One of the great challenges in running for office is the necessity to sell one’s virtues to the voting public while also, paradoxically, maintaining an aura of humility.  People tend not to admire political figures (or non-political figures) who come off as a trifle too self-regarding, and yet it is the nature of campaigning to explain to everyone how wonderful you are.

Gabriel Gomez, the Republican candidate in the special election for U.S. Senate in Massachusetts, is finding it especially difficult to square this particular circle.

For a while, any great interest in the race to replace John Kerry in the Senate appeared to be one more casualty of the Boston Marathon bombing.  The party primaries were held two weeks after the attack, and attention was severely limited.  The candidates, for their part, made themselves relatively scarce, with the myriad angles of the Marathon’s aftermath sucking all the oxygen from the room.

Now, with the nominees chosen and the general election scheduled for June 25, the campaign has proceeded full steam ahead, and any fears that this would turn into a sober, issues-based affair have been duly squashed over the past couple of days.

The particular spat that has gotten the nastiness rolling—uninteresting except for what it reveals about the players involved—began with an advertisement by the Democratic candidate, Ed Markey, which assailed his opponent, Gomez, for involving  himself with a group that accuses President Obama of politicizing the killing of Osama bin Laden.  For several seconds of this ad, an image of Gomez sits on the left side of the screen while one of bin Laden floats in from the right.

Team Gomez, testing the general gullibility of Massachusetts voters, ran a TV spot in response saying Markey’s ad “compared [Gomez] to bin Laden.”  In an interview, Gomez himself continued the thought by postulating that, in doing so, Markey was “pond scum.”

And the tone of the race was set.

What lends this silly campaign flash point an added level of intrigue is Gomez’s distinction as a retired Navy SEAL.  He graduated from the U.S. Naval Academy and served as an aircraft carrier pilot before joining the SEALs, where he rose to be a platoon commander.  His military career totaled 13 years before he moved on to his current vocation as a businessman.

It is a highly impressive background, by any standard.  As a Senate candidate, Gomez would be crazy not to underline it as a demonstration of his physical fortitude and dedication to his beloved country.

The question, then, is when to stop.  To recognize the point at which promoting one’s history of service begins actually to hamper, rather than help, one’s campaign.

In reacting to Markey’s supposed “comparison” of bin Laden to him, Gomez phrased his disgust thusly:  “To put me next to bin Laden?  A former SEAL—maybe he doesn’t realize who actually killed bin Laden.  The SEALs did.”

We have seen this rhetorical sleight-of-hand before:  I served in the U.S. Armed Forces; therefore, anything I do or say relating to the military is axiomatically beyond reproach, and any related criticism by my opponent is beyond the pale.

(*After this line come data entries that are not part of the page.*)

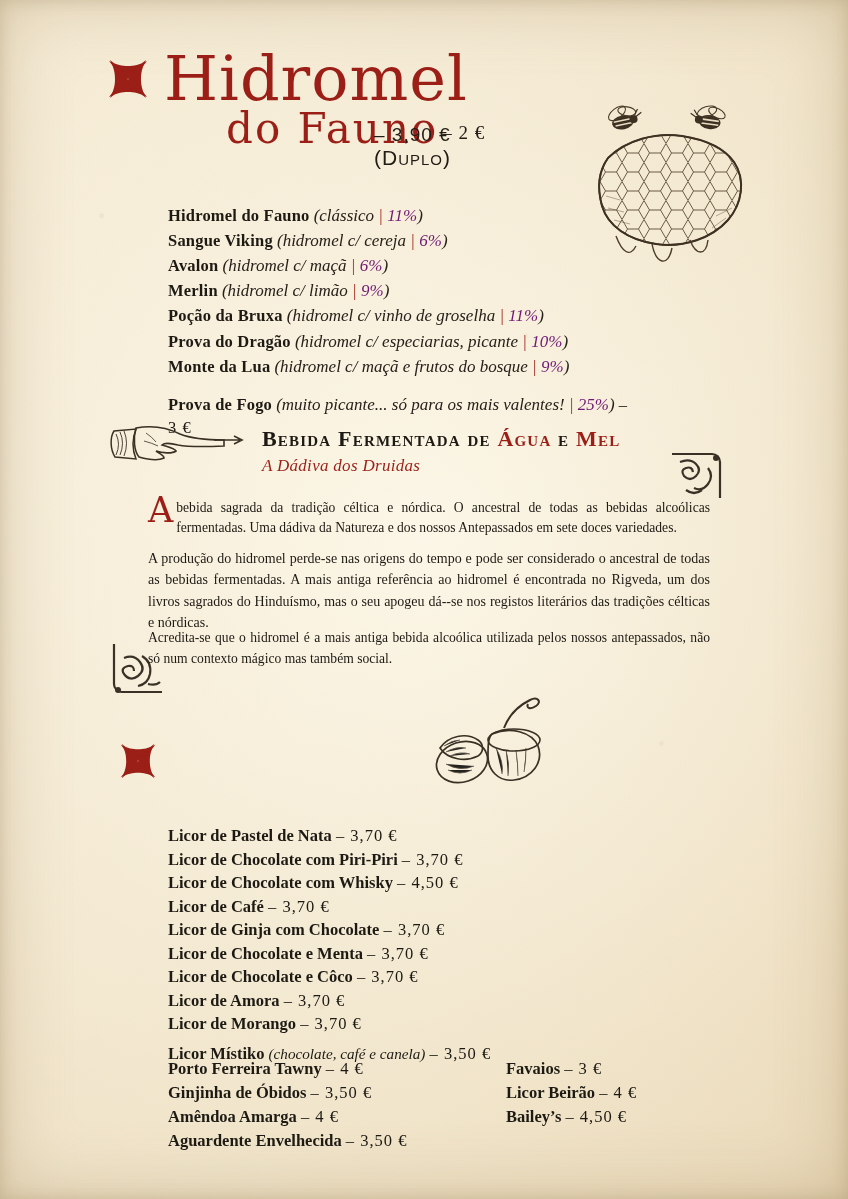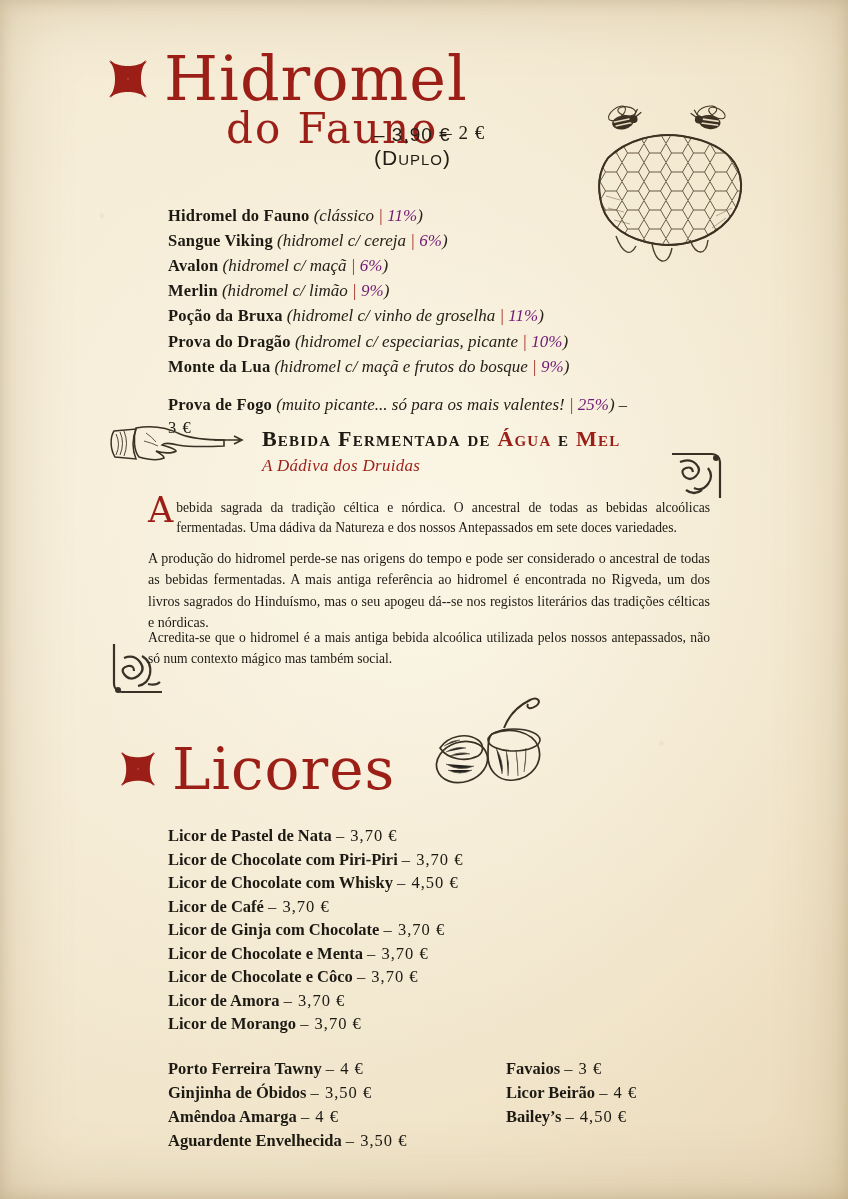--- a/index.html
+++ b/index.html
@@ -301,33 +301,33 @@
 
   <div class="lic-title">
     <span class="lic-cross">
       <svg width="40" height="42" viewBox="0 0 44 46">
         <path d="M22 23 C14 17 8 12 3 5 C11 9 16 10 22 10 C28 10 33 9 41 5 C36 12 30 17 22 23 Z" fill="#9b1f17"></path>
         <path d="M22 23 C14 29 8 34 3 41 C11 37 16 36 22 36 C28 36 33 37 41 41 C36 34 30 29 22 23 Z" fill="#9b1f17"></path>
         <path d="M22 23 C16 16 11 9 4 4 C8 12 9 17 9 23 C9 29 8 34 4 42 C11 37 16 30 22 23 Z" fill="#9b1f17"></path>
         <path d="M22 23 C28 16 33 9 40 4 C36 12 35 17 35 23 C35 29 36 34 40 42 C33 37 28 30 22 23 Z" fill="#9b1f17"></path>
       </svg>
     </span>
-    <span class="lic-word">Licores</span>
   </div>
 
   <div class="lic-list">
     <div class="lic-row"><span class="nm">Licor de Pastel de Nata</span> <span class="pr">– 3,70 €</span></div>
     <div class="lic-row"><span class="nm">Licor de Chocolate com Piri-Piri</span> <span class="pr">– 3,70 €</span></div>
     <div class="lic-row"><span class="nm">Licor de Chocolate com Whisky</span> <span class="pr">– 4,50 €</span></div>
     <div class="lic-row"><span class="nm">Licor de Café</span> <span class="pr">– 3,70 €</span></div>
     <div class="lic-row"><span class="nm">Licor de Ginja com Chocolate</span> <span class="pr">– 3,70 €</span></div>
     <div class="lic-row"><span class="nm">Licor de Chocolate e Menta</span> <span class="pr">– 3,70 €</span></div>
     <div class="lic-row"><span class="nm">Licor de Chocolate e Côco</span> <span class="pr">– 3,70 €</span></div>
     <div class="lic-row"><span class="nm">Licor de Amora</span> <span class="pr">– 3,70 €</span></div>
     <div class="lic-row"><span class="nm">Licor de Morango</span> <span class="pr">– 3,70 €</span></div>
+    <div class="lic-row gap"><span class="nm">Licor Místiko</span> <span class="dsc">(chocolate, café e canela)</span> <span class="pr">– 3,50 €</span></div>
   </div>
 
   <div class="col-left">
     <div class="col-row"><span class="nm">Porto Ferreira Tawny</span> <span class="pr">– 4 €</span></div>
     <div class="col-row"><span class="nm">Ginjinha de Óbidos</span> <span class="pr">– 3,50 €</span></div>
     <div class="col-row"><span class="nm">Amêndoa Amarga</span> <span class="pr">– 4 €</span></div>
     <div class="col-row"><span class="nm">Aguardente Envelhecida</span> <span class="pr">– 3,50 €</span></div>
   </div>
 
   <div class="col-right">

During the 2008 presidential race, columnist George Will coined the term “moral vanity” to describe this attitude as it applied to Senator John McCain—the idea that one’s particular background on a particular issue cannot possibly be questioned, and especially not by those who lack the same experience themselves.

This is a decidedly unattractive quality to possess, as it would seem to rule out any honest debate on a given subject right at the outset.  After all, if one candidate has such moral superiority about this or that issue, why trouble ourselves arguing over it?  Why can’t Candidate B just accept Candidate A’s inherent rightness and move on?

Further—to my initial point—the person who commits such transgressions against intellectual openness tends ultimately only to inflict political harm upon himself, by creating the impression of having drunk one’s own Kool-Aid, and thus lacking the modesty and self-doubt that are essential in building good character and a good leader.

Gabriel Gomez served an honorable Naval career, of which everyone ought to be made aware and no one has any cause to put down.  Of the rightness of his views on the issues—military and otherwise—well, let us be the judges of that.